Any advice on dating a single mom?

If only it were that simple. When there are children and logistics of daily life as a single mother involved, it gets complicated. As well it should, because it’s not just your life and the woman’s life.

It should be complicated, there should be guidelines and boundaries, and some thought should be put into it.

Love covers that. My love doesn’t dissemble.

Well. Hmmmph.

It does appeal to my sense of romance, though. It’s a bird, it’s a plane, it’s… SuperBoyfriend!

I like it.

Well, I’m not too worried. I’ll see how things work out. I’ll definitely take your feedback into consideration (as a whole).

I realize I’m jumping waaayyy ahead here but this is something that pisses me off about ex-step dads: (or boyfriends)

Young kid gets into Moms boyfriend.

Boyfriend takes kid in like one of his own.

Years down the road things don’t work out between Boyfriend and Mom so Boyfriend just says “Fuck it! It’s not my kid” and completely blows them off. :rolleyes:

When I married my ex-wife she had a 3yo son. I took him in as my own. 10years later, we’ve been divorced for five, but I still see my former step son on a regular basis. We still have that father son bond even tho’ SHE aint in the picture anymore.

I can’t imagine for the life of me just blowing him off because my and my ex couldn’t see eye to eye.

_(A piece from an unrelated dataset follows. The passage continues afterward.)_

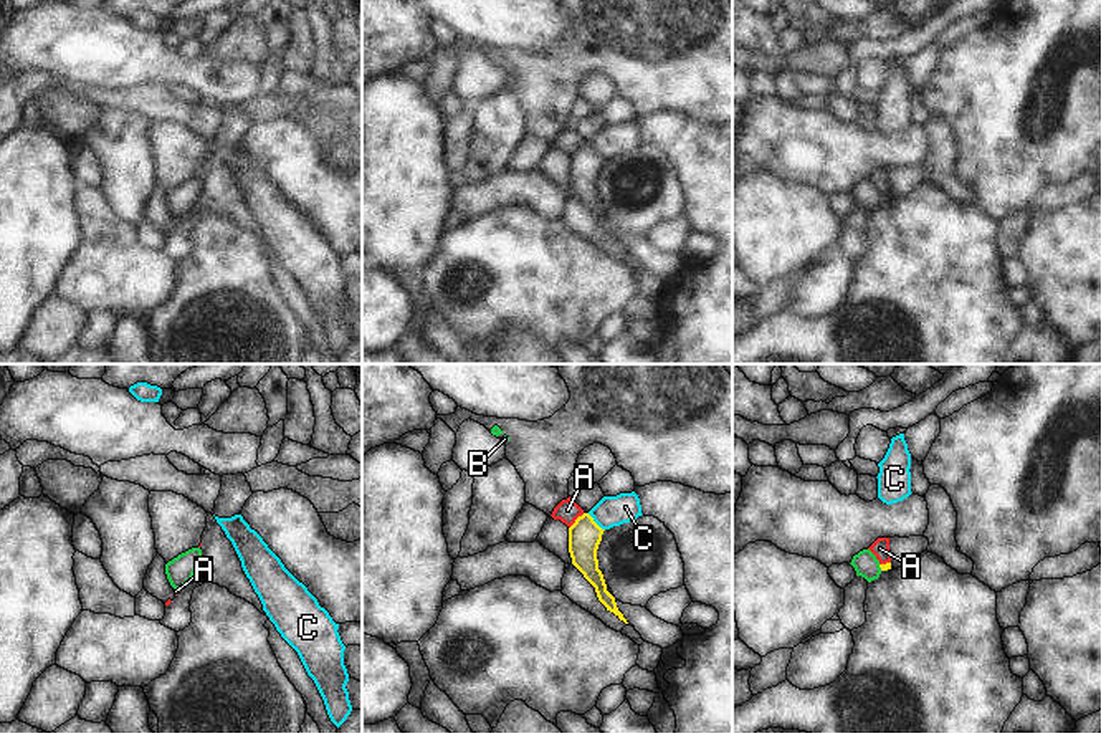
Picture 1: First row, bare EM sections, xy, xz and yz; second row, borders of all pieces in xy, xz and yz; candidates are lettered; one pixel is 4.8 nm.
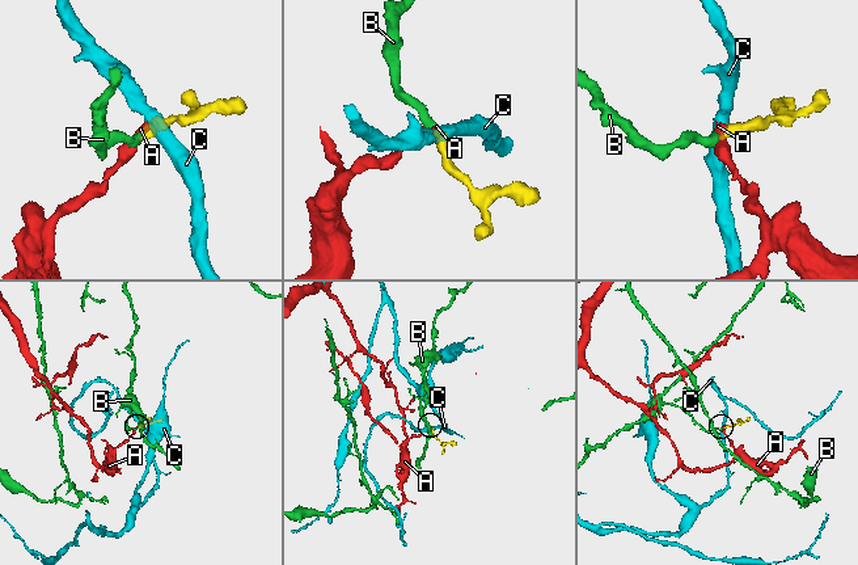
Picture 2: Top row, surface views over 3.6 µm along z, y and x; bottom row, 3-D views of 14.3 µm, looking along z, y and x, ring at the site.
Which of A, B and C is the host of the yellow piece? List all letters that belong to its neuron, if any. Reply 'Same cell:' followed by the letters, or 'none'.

A-men. When my nephew was 11 or so, his mother (my sister) briefly dated a guy who, on meeting “Brad”, told him, “I’m not trying to replace your dad…I hope we can be friends…I’d like to get to know you…” and so forth. I know this, because the guy told me afterwards in all seriousness, not understanding why Brad was so standoffish towards him following this encounter.

Groan. In the first place, if he’d gotten to know Brad somewhat before launching into this pompous stump speech, he would have known that Brad’s issues were not with his dad, who had left the house when Brad was 2, and with whom he was still on good terms. The isses were with his abusive former stepdad. Beyond that, though, I can’t imagine any 11 y/o boy responding well to that approach. Not that you have to worry much about that with a 2 y/o, but it is something to remember.

Maybe, but you’re much more eloquent. :slight_smile:

It isn’t just the gift, it’s the timing. If you’ve never met my kid or only a few times, buying a gift without asking first raises an ugly question way too early in the relationship. What are your intentions with my kid? Raising that issue well before I have the information to trust that you don’t have any bad intentions towards my kid just poisons the whole relationship. You’re forcing me to be on guard more so than I typically would be and making me less comfortable in having my kid spend time with you.

I’d delay meeting the child for a good while, until you know you’re not going to be in and out of the picture fast. It doesn’t hurt to wait and it could hurt to jump in and jump out too hastily. My husband and I waited three months after we were sure we were serious before I introduced them to my children. My ex-husband, on the other hand, wings women in and out of their lives so fast their heads are spinning–and I’m seeing the consequences. :mad:

My advice is to ask your friend how she’d like you to behave. Get feedback often. If you see things you’d like to comment on, hold your tongue and discuss them with her later. She’s the parent, you’re another adult and as such you deserve respect and input, but at this point the only say you have in the child is what she gives you permission to have. When you finally meet the child, be friendly but let the child decide at what pace she wants to get to know you.

Hope that helps. Good luck!

I would keep the ears perked up on this one. I have dated a single mom before and everything was cool and all at first, but out of nowhere, since I was the first guy that didn’t hit her or abuse her in some other way, I was placed as some sort of father figure for BOTH mom and daughter.

Keep in mind that I had grown up with this woman more or less and I knew her very well. I never expected her to become that way (after a month.)

You don’t have children (right?) so don’t put yourself in a situation that you would have to deal with someone else’s responsibilities. Not too soon, anyway.

Hope it works out!

Look under the armpit for the “sell by” stamp.

huh? :confused:

It was a silly reply to the question “how do you date a single mom”, you know like “how old is this box of cereal.” No offense meant.